Pazvantoğlu 1795'te yeniçeri yamaklarına destek vererek merkezi yönetime başkaldırdı ve Vidin Kalesi'ni kuşatan Osmanlı güçlerini püskürttü. Sorunun bu yoldan çözülemeyeceğini anlayan merkezi yönetim, Osman Ağa'yı bağışlamış gözükerek kendisini Vidin mukataatı ve cizyelerinin toplanmasıyla görevlendirdi. Pezvantoğlu ise vezirlik istedi ve isteği yerine getirilmeyince 1797-98'de yeniden ayaklandı. Eflak'ta ve Belgrad'da kanlı çete savaşları başladı. Ayaklanmacılar, Niğbolu (Nikopol), Rusçuk (Ruse), Ziştovi ve Varna'yı işgal ettiler; Niş ve Sofya'yı denetim altına aldılar. Belgrad önünde güçlükle durdurulabilen Pazvantoğlu Rumeli'nin geniş bir kesiminde, 100 bin kişilik milis ordusuyla ayrı bir yönetim kurdu. Kent ve kasabalara mütesellimler, muhassıslar atadı. Bölgenin farklı uluslardan ve dinlerden topluluklarını hoşnut edici bir siyaset izlerken bir yandan da merkeze bağlı gözükerek üzerine kuvvet gönderilmesini önlemeye çalıştı. Bir süre sonra üzerine sevk edilen bir Osmanlı ordusunu yenilgiye uğrattı. 1797'de Kaptan-ı derya Küçük Hüseyin Paşa Pazvantoğlu üzerine gönderildi. Devlete bağlı Rumeli ayanının desteklediği orduya karşı savaşmayı göze alamayan Pazvantoğlu'nun bağışlanma isteği kabul edilmedi. Ama Osmanlı ordusunun Vidin Kuşatması (Mayıs-Ekim 1798) başarılı olmadı. Güç koşullarda sürdürülen kuşatma Napoléon Bonaparte'ın Mısır'a çıkması üzerine kaldırıldı. Bu sonuç Pazvantoğlu Osman'ın gücünü ve ününü daha da artırdı. III. Selim, Pazvantoğlu'nu bağışlayarak önce kapıcıbaşılığa, 1799'da da vezirliğe yükseltti; Vidin muhafızlığı ve Niğbolu mütesellimliği verdi. Ama Şumnu'da ayaklanan Mehmet Giray'la ilişkisi olduğu gerekçesiyle vezirliği geri alınınca Pazvantoğlu 1800'de bir kez daha ayaklandı. Yamaklar ordusunu Belgrad, düzenli ordusunu da Eflak üzerine gönderdi; Bükreş'i kuşattı. Osmanlı yönetimi, Bükreş kuşatmasını kaldırması koşulu ile 1802'de vezirliğini, 1804'te de Vidin ve Niğbolu sancaklarını geri verdi. Pazvantoğlu Osman Paşa bundan sonraki yaşamını devlete bağlı olarak sürdürdü.[2]
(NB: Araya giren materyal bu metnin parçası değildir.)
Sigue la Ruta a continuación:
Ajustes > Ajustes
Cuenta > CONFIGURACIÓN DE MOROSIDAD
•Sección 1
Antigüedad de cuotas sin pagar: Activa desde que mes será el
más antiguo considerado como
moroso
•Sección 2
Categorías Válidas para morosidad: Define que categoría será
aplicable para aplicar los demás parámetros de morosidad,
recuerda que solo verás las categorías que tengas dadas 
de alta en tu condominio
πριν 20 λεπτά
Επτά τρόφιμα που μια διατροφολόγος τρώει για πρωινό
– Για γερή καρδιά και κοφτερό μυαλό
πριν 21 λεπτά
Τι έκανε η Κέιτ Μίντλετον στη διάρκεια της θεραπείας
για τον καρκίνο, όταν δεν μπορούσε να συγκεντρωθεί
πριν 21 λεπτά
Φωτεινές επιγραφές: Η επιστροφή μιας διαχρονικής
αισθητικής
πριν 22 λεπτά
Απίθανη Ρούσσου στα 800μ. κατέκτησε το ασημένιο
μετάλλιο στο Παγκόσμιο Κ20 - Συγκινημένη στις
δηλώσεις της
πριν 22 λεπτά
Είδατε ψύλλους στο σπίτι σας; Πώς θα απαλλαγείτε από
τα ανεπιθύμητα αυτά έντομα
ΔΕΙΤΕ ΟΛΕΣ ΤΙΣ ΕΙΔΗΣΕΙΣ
Bazı tarihçilerce kötü yönetime karşı bir direniş ve kıyımlara boyun eğen yoksul kitleler adına yapılmış bir hareket olarak değerlendirilen Pazvantoğlu Ayaklanması Osmanlı Devleti'nin iç ve dış bunalımlarla çıkmazda olduğu bir sırada ortaya çıkmış ve yönetimi uzun süre uğraştırmıştır.